■ REQUEST ■
Copy out every line of the rows below word for word, leaving out the pictures.

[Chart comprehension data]

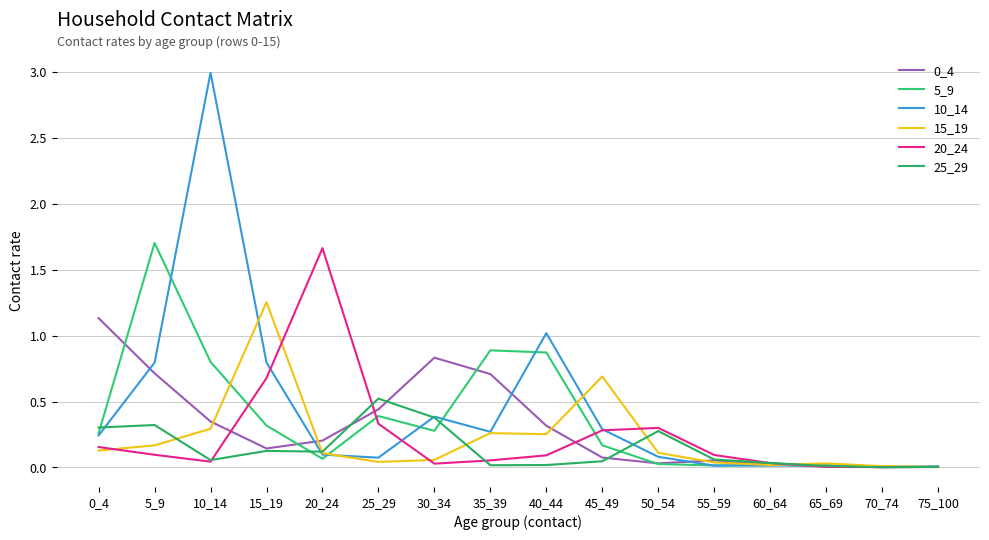

What is the sum of all 20_24 values?

3.9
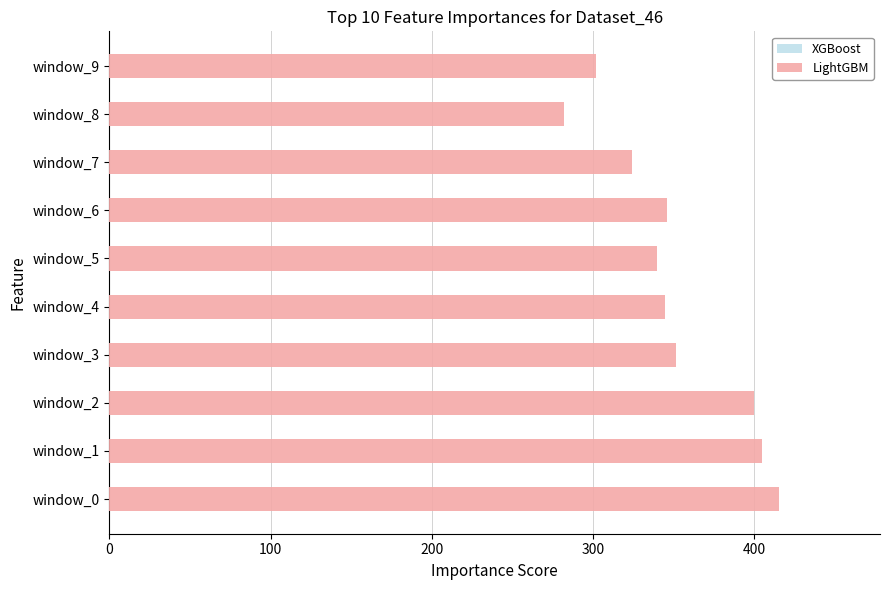

What is the approximate value at window_3?

351.3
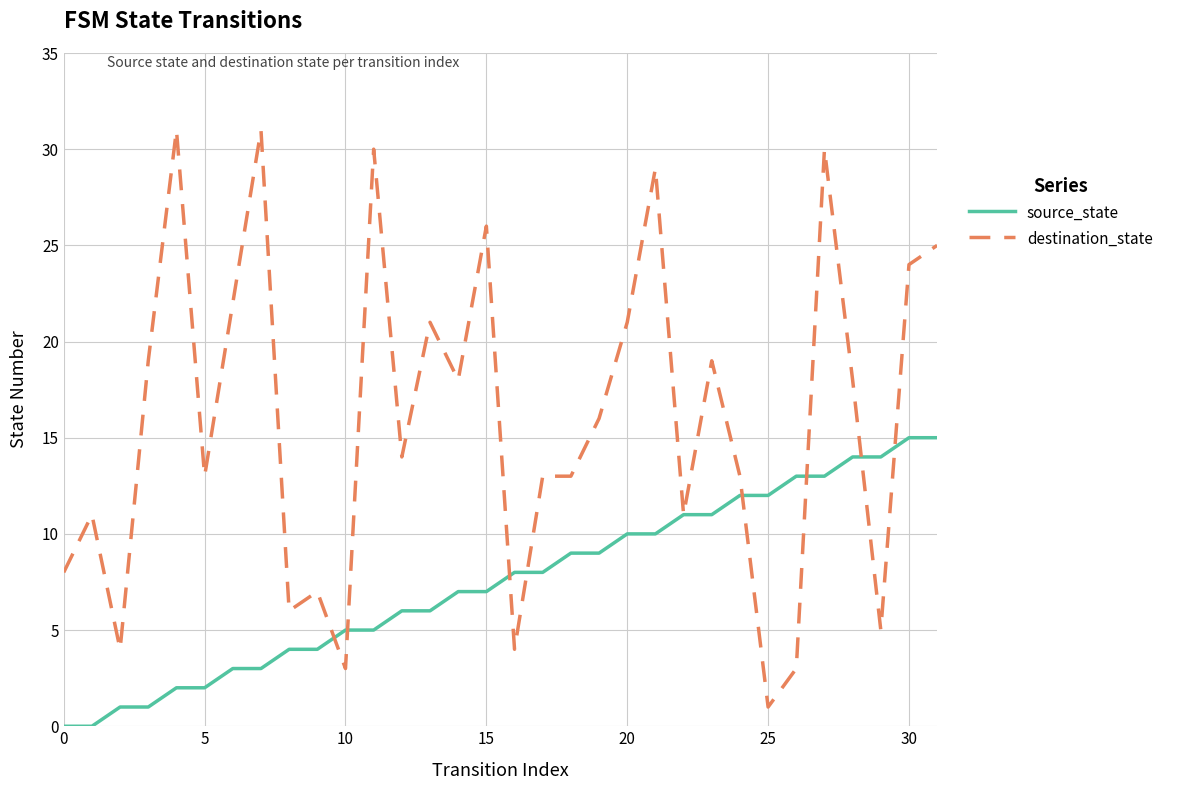

What is the highest value of the source_state series?

15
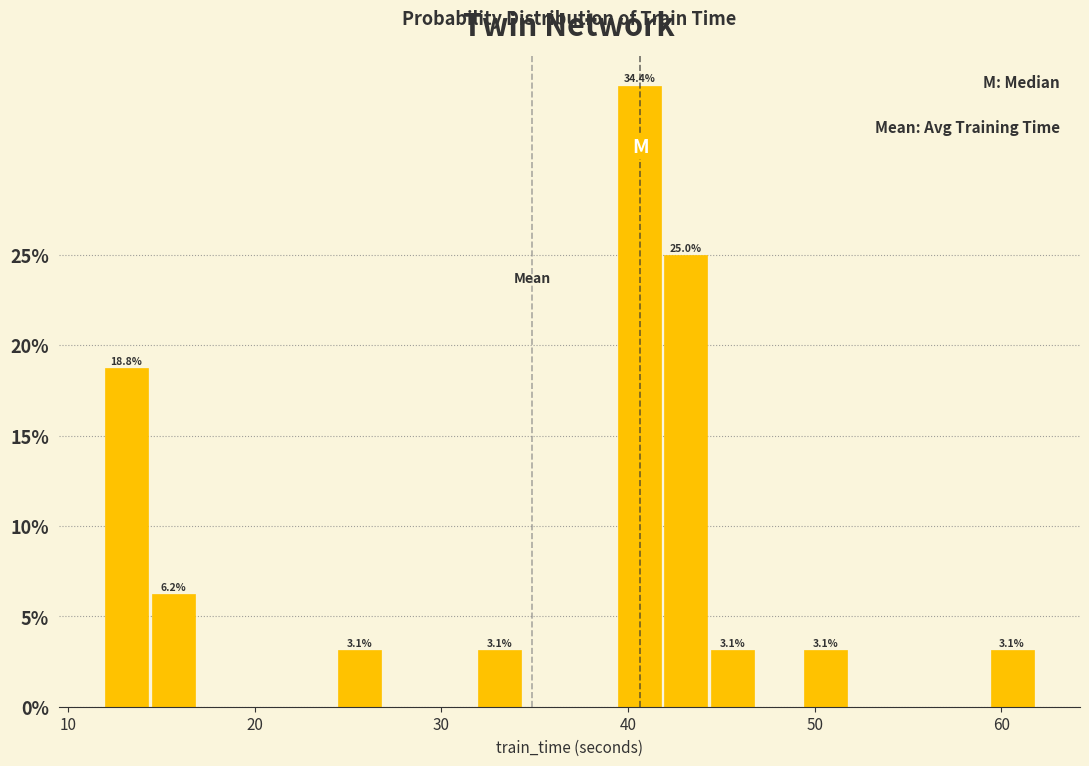

Read against the x-axis, roughly where is the centre of the tallest bar?

41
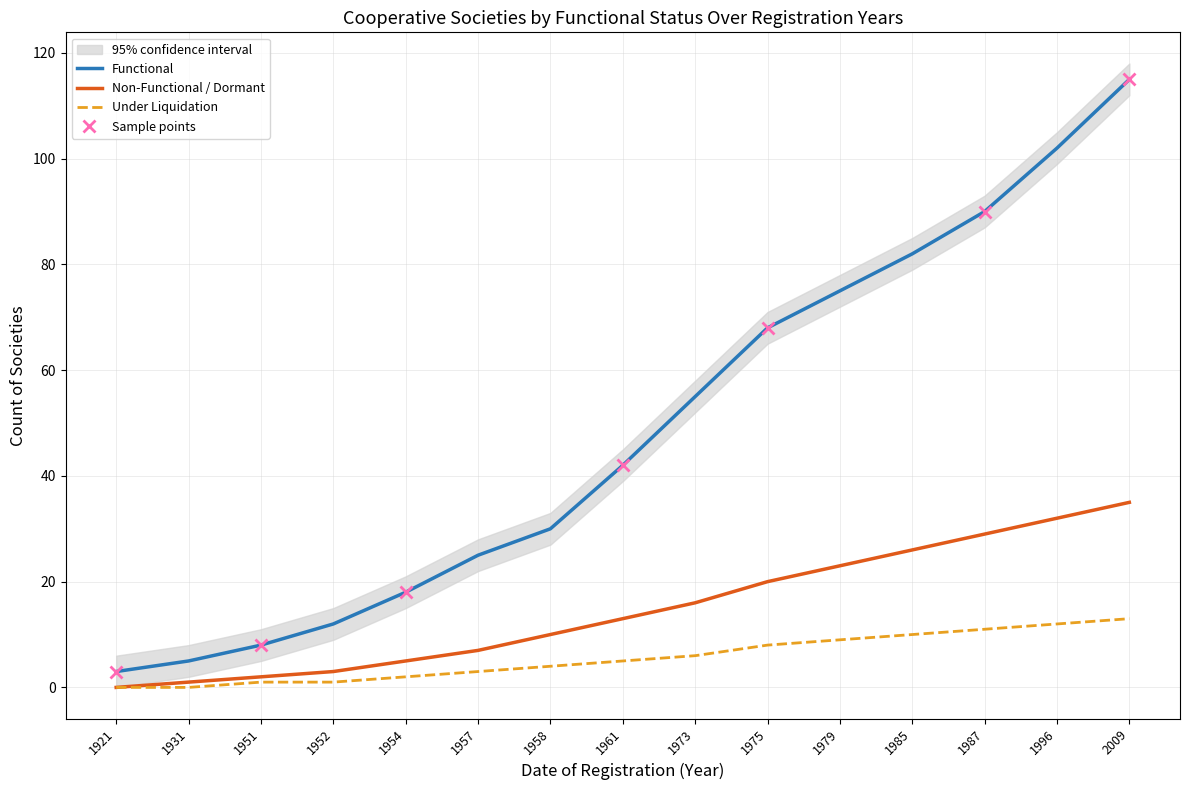

What value does the Functional series have at 1979, to the nearest 5?

75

■ WRITTEN RESPONSE ■
What is the sum of all 20_24 values?

3.9

What is the approximate value at window_3?

351.3

What is the highest value of the source_state series?

15

Read against the x-axis, roughly where is the centre of the tallest bar?

41

What value does the Functional series have at 1979, to the nearest 5?

75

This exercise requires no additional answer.